Display every line of the rows below that contains the string "nearest", matching case exactly.

**Material provided:**
--- START ---
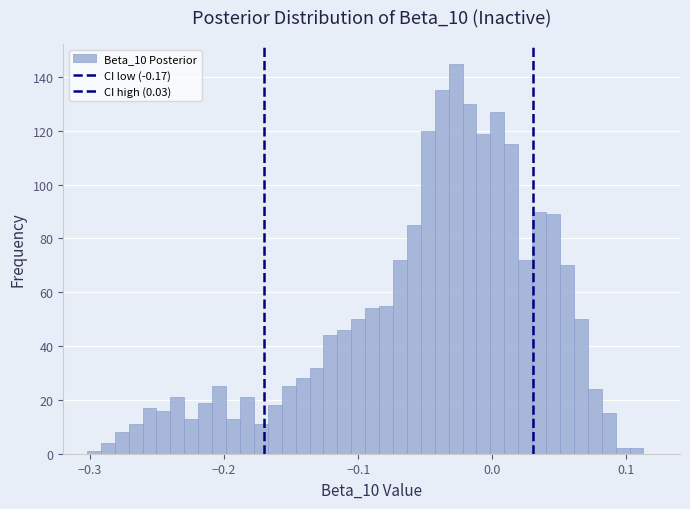

Read against the x-axis, roughly where is the centre of the tallest bar?

-0.03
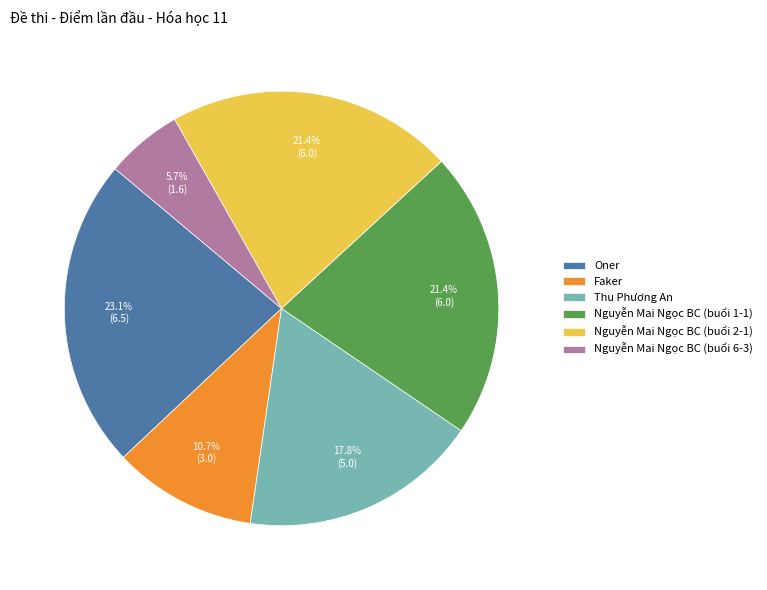

To the nearest percent, what is the difference between the largest and smallest slice percentages?

17%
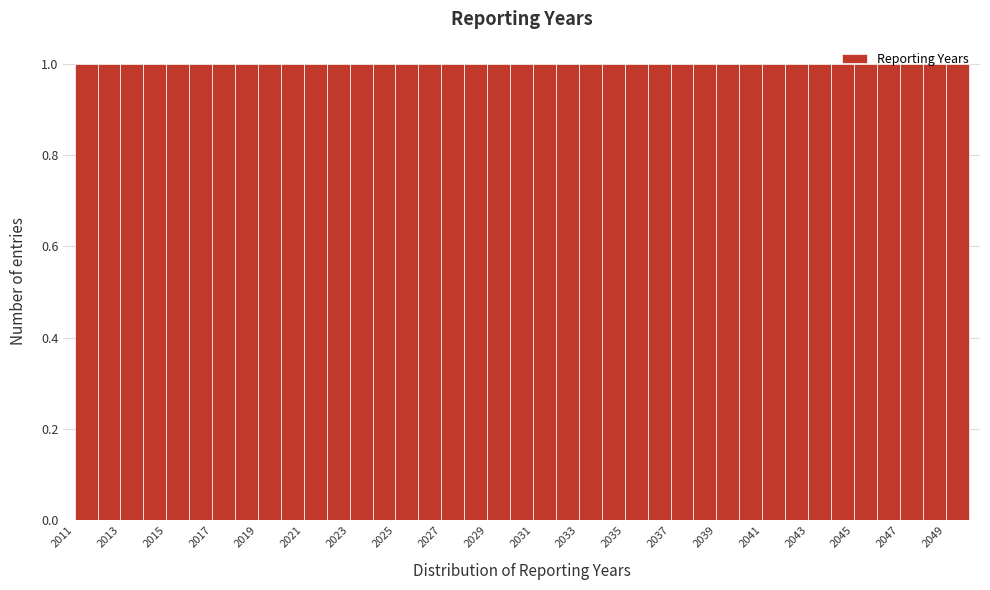

Reading left to right, list every bar in this chart as the range it spans on the x-axis followed by its height. The values are not printed on the chart, so give them approximately, as read against the axis.

2011 to 2012: 1
2012 to 2013: 1
2013 to 2014: 1
2014 to 2015: 1
2015 to 2016: 1
2016 to 2017: 1
2017 to 2018: 1
2018 to 2019: 1
2019 to 2020: 1
2020 to 2021: 1
2021 to 2022: 1
2022 to 2023: 1
2023 to 2024: 1
2024 to 2025: 1
2025 to 2026: 1
2026 to 2027: 1
2027 to 2028: 1
2028 to 2029: 1
2029 to 2030: 1
2030 to 2031: 1
2031 to 2032: 1
2032 to 2033: 1
2033 to 2034: 1
2034 to 2035: 1
2035 to 2036: 1
2036 to 2037: 1
2037 to 2038: 1
2038 to 2039: 1
2039 to 2040: 1
2040 to 2041: 1
2041 to 2042: 1
2042 to 2043: 1
2043 to 2044: 1
2044 to 2045: 1
2045 to 2046: 1
2046 to 2047: 1
2047 to 2048: 1
2048 to 2049: 1
2049 to 2050: 1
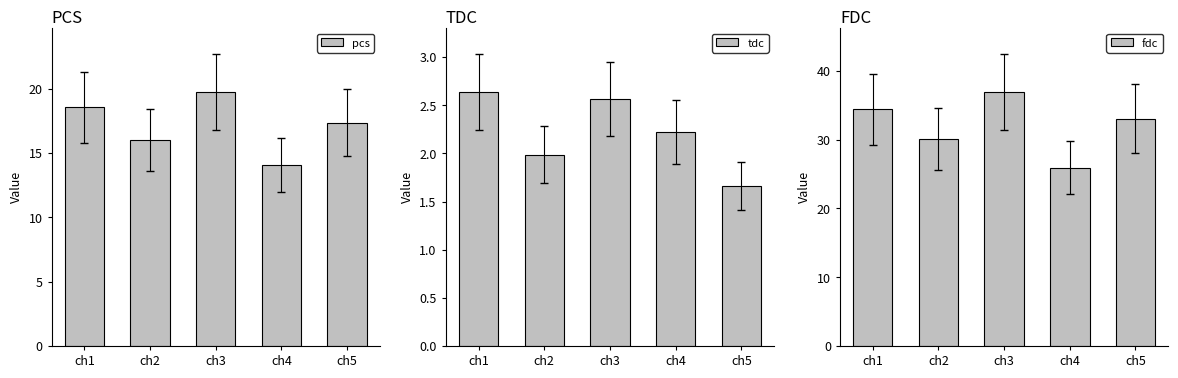

How many bars are there in total?

15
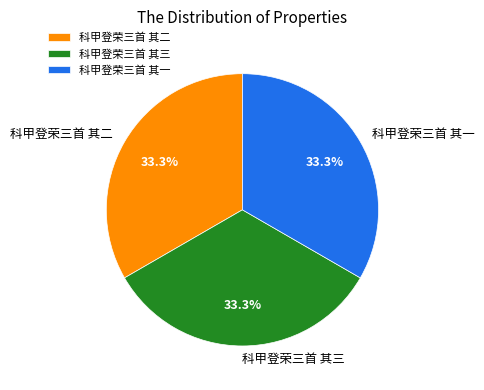

To the nearest percent, what is the combined percentage of 科甲登荣三首 其三 and 科甲登荣三首 其二?

67%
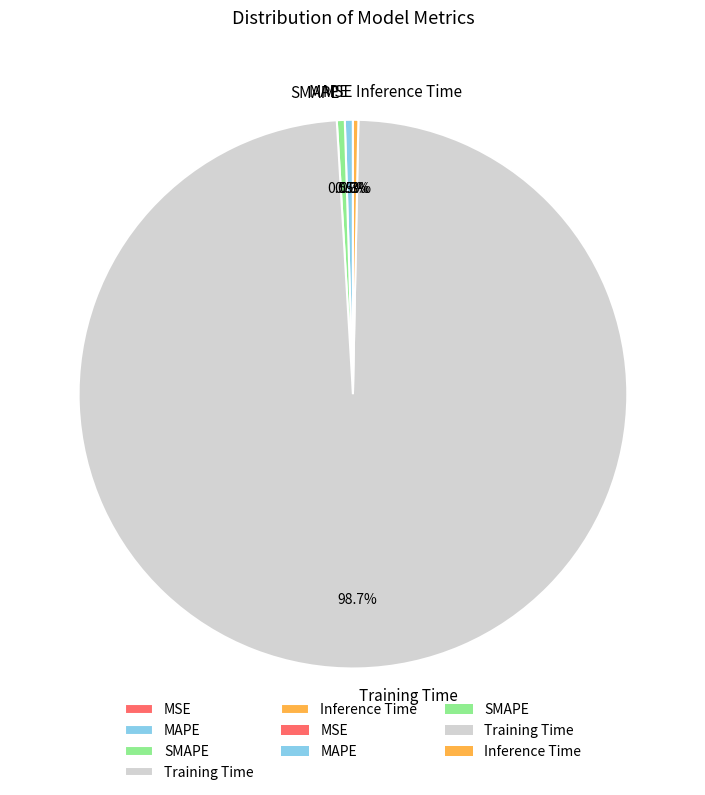

Which category has the biggest portion of the pie?

Training Time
--- END ---
**Solution for this exercise:**
To the nearest percent, what is the difference between the largest and smallest slice percentages?
To the nearest percent, what is the combined percentage of 科甲登荣三首 其三 and 科甲登荣三首 其二?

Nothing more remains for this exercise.